Product Description

Garlock Inc. (Palmyra, New York) distributed through the mid- to late twentieth century a line of compressed sheet gasketing under the Klingersil brand — a chrysotile-asbestos-fiber sheet stock manufactured to standardized thicknesses and rolled or die-cut for gasket fabrication. Klingersil sheet was one of the most commonly stocked asbestos gasket materials in industrial storerooms across the United States, supplied in sheet or roll form and cut to shape on the job by the mechanics who installed it.

Klingersil compressed sheet gasketing was specified across refinery flanged-piping service, chemical-plant reactor and heat-exchanger service, power-plant boiler-feedwater and steam-line flanges, U.S. Navy shipboard piping and equipment flanges, and general industrial pump and valve casing joints.

Plaintiffs alleged in publicly filed U.S. asbestos personal-injury and wrongful-death litigation that Garlock Klingersil compressed sheet gasket stock was manufactured with chrysotile asbestos fiber as the reinforcing filler, compressed with an elastomeric binder into a resilient sheet that could be cut with a knife, punched with a hollow-die, or stamped with a gasket cutter to produce a custom-shaped gasket for any specific flange geometry on site.

Workers Exposed

Pipefitters, millwrights, boilermakers, and industrial maintenance mechanics who fabricated and installed Klingersil gaskets allegedly generated asbestos-fiber release at each maintenance cycle.

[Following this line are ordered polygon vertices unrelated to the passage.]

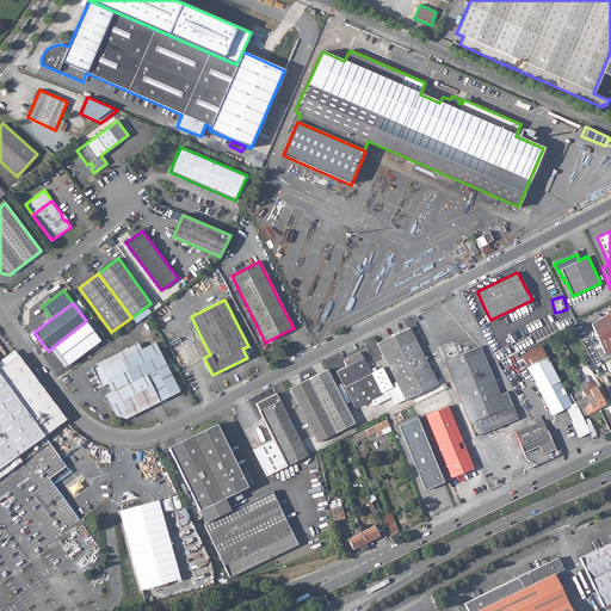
[(610,312),(591,323),(591,325),(604,353),(610,350),(610,312)]
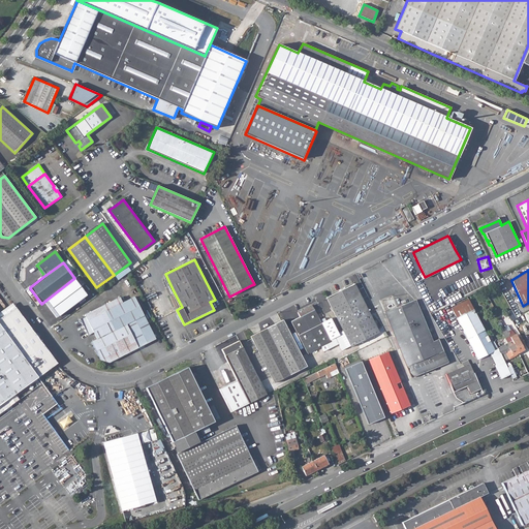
[(340,335),(336,338),(339,344),(343,350),(351,346),(368,338),(378,333),(376,327),(368,312),(362,299),(354,284),(343,290),(328,299),(345,333),(340,335)]
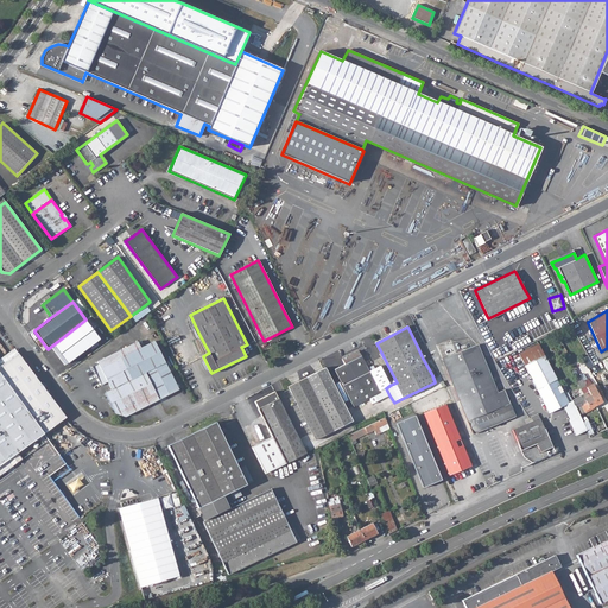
[(197,336),(207,354),(209,353),(200,335),(197,336)]
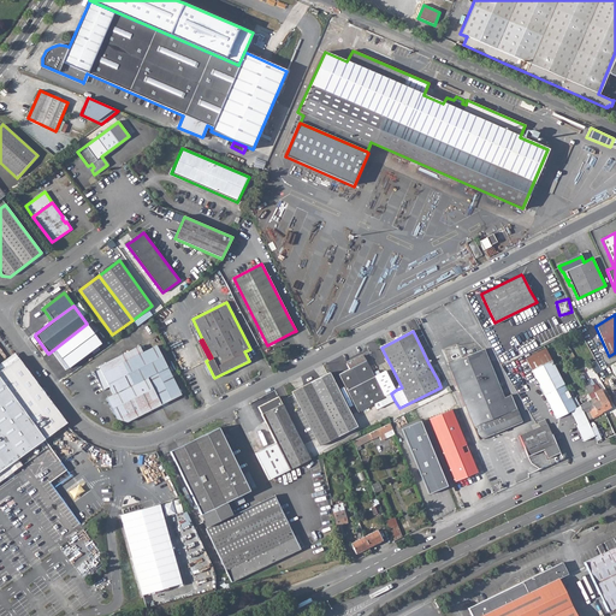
[(99,368),(93,372),(102,390),(108,388),(112,395),(167,367),(157,347),(143,353),(117,367),(113,360),(99,367),(99,368)]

The mechanic laid the Klingersil sheet across the flange face, traced or punched the bolt-circle and inside diameter, and cut the outline with a knife — an activity plaintiffs alleged released chrysotile fibers into the immediate breathing zone. Removing spent Klingersil gaskets from a flange face required scraping with a knife or chisel to detach the heat-bonded, chemically deteriorated gasket residue from the metal face; plaintiffs alleged this scrape-out step generated the highest fiber release in the maintenance cycle. Refinery operators, chemical-plant maintenance workers, and Navy pipefitters performed these cut-and-scrape tasks on scheduled turnaround maintenance and unscheduled leak repairs across careers that spanned decades, on hundreds of flange joints per shift.